The answer, remarkable to some I know, is absolutely not.
If my child has trouble with his homework, that’s my job to help him. If my child is struggling with another student in his class, that’s my job to give him the skills to deal with it and then to follow up to make sure his teacher knows and supports him accordingly. I do not expect to call my son’s teacher at 9pm to have her help him with his math nor do I expect my son’s teacher to know at every moment what is happening in the minds and hearts of the 30 students—wait, that’s 36 students—in her room. I am my child’s mother. The buck stops with his father and me, not his teacher.

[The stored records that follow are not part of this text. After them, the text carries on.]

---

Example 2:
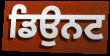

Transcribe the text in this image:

ਡਿਉਨਟ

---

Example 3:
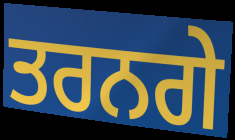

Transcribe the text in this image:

ਤਰਨਗੇ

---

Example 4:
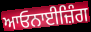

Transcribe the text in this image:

ਆਓਨਾਈਜ਼ਿੰਗ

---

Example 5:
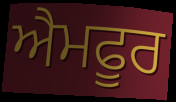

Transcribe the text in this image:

ਐਮਫੂਰ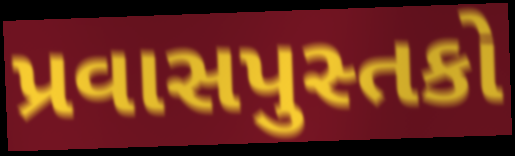
પ્રવાસપુસ્તકોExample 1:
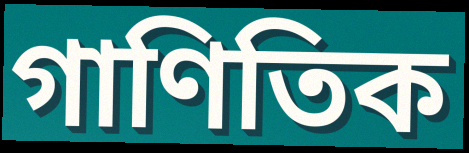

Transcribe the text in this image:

গাণিতিক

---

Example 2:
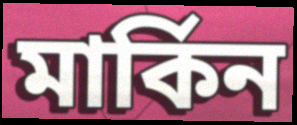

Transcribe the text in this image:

মাৰ্কিন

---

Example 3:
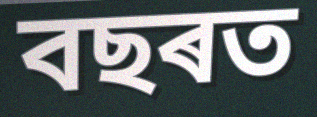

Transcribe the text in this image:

বছৰত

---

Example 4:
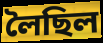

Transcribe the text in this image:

লৈছিল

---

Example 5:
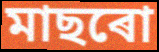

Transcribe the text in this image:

মাছৰো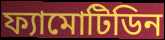
ফ্যামোটিডিনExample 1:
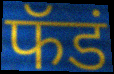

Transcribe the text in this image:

फॅडं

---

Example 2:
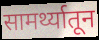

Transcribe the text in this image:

सामर्थ्यातून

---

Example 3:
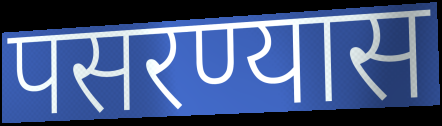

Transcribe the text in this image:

पसरण्यास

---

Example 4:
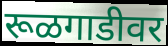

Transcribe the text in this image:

रूळगाडीवर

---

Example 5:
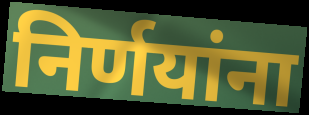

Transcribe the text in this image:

निर्णयांनाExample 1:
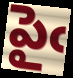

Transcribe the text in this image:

పైఁ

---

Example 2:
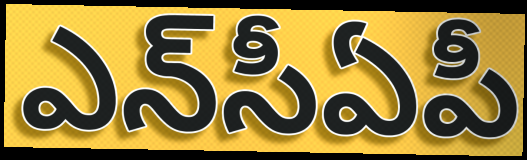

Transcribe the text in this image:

ఎన్‌సీఏపీ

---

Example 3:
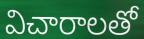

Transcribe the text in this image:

విచారాలతో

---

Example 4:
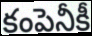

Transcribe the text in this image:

కంపెనీకీ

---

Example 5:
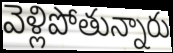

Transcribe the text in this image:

వెళ్లిపోతున్నారు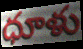
ధూళు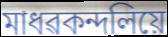
মাধৱকন্দলিয়েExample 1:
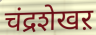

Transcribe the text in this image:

चंद्रशेखऱ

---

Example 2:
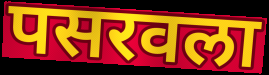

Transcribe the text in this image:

पसरवला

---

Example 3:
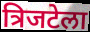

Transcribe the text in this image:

त्रिजटेला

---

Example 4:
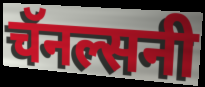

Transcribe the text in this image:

चॅनल्सनी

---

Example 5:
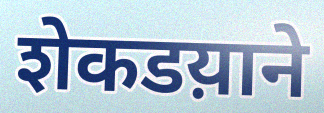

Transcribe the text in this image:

शेकडय़ानेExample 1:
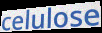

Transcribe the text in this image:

There is not one parent at my sons’ school who feels differently than I do. There is more parental involvement there than I have ever seen anywhere in my life. Teachers at his school couldn’t be less than great because, if they were, every one would know about it. Many families have only one parent working outside the home, but even the families that do not, or the families with single parents, or the families headed by grandmothers, we all see ourselves as one community working toward the common goal of excellence for our children. You know the other thing? My sons’ school has the among the highest test scores in the state. This is no coincidence.
How come some of the charter schools, even ones in desperately poor areas who serve the most at-risk youth in our nation, work so well? Not because there isn’t a teacher’s union, but because the parent(s) or guardian(s) have to sign a contract that they will be involved; they will volunteer at the school, they will help with the homework, they will not allow the TV to be used on school nights—in effect, they have to PARENT their children. Couple that with the innovation and excitement that goes along with a high quality school of any kind and you have yourself one fantastic education for your child.

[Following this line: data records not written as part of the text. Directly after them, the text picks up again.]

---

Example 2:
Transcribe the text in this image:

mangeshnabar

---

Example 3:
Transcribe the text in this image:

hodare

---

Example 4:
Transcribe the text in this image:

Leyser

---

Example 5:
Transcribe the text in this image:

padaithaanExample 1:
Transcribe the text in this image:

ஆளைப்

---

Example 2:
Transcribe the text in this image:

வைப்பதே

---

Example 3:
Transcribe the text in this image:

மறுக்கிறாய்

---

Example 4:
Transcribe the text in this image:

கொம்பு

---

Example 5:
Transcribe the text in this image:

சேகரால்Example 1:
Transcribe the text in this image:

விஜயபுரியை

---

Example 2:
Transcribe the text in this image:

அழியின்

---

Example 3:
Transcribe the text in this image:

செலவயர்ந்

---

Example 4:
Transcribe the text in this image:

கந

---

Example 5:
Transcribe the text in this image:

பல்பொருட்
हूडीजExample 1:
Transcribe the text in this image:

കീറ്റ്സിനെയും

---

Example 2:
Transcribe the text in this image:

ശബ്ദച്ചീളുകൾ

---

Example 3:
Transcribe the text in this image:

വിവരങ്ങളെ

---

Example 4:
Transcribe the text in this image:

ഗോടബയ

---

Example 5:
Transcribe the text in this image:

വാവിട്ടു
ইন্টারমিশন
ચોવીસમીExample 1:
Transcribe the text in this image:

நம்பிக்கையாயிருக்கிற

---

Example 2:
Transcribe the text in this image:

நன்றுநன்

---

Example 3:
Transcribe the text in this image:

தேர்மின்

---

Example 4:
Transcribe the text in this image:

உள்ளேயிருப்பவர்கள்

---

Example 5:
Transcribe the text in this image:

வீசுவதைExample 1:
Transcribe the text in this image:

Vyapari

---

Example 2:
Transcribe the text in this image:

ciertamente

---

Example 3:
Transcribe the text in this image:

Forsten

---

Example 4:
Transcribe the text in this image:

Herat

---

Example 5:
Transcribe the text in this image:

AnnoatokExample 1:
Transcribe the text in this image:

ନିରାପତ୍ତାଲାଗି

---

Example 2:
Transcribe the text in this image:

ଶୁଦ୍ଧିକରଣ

We cannot in good conscience (nor in good science) blame what’s happening on the second floor and ignore what’s happening with the foundation. A high quality school is a complete team effort by all stakeholders; it is not a place where, if we just get rid of “bad” teachers, all glory will be restored to American education.
John Legend calls education “…the civil rights issue of our time,” and I agree it is. Trouble is, the success of the civil rights movement of the 60s and 70s wasn’t based on scapegoating and removing one group of people and expecting the rest to fall into place. It was about the community coming together to address the whole scope of complex issues in a meaningful way.
I applaud the start of a very difficult conversation just as I applaud the efforts to confront a system that is in desperate need of repair. Unless we plan to abandon the lure of “easy” answers and really tackle the complexity of the situation, however, we’re doomed to have one gorgeous second floor that inevitably will come crashing down around us.
This is a community problem that requires community intervention. If we don’t do it, we have to hold ourselves just as accountable as every one else.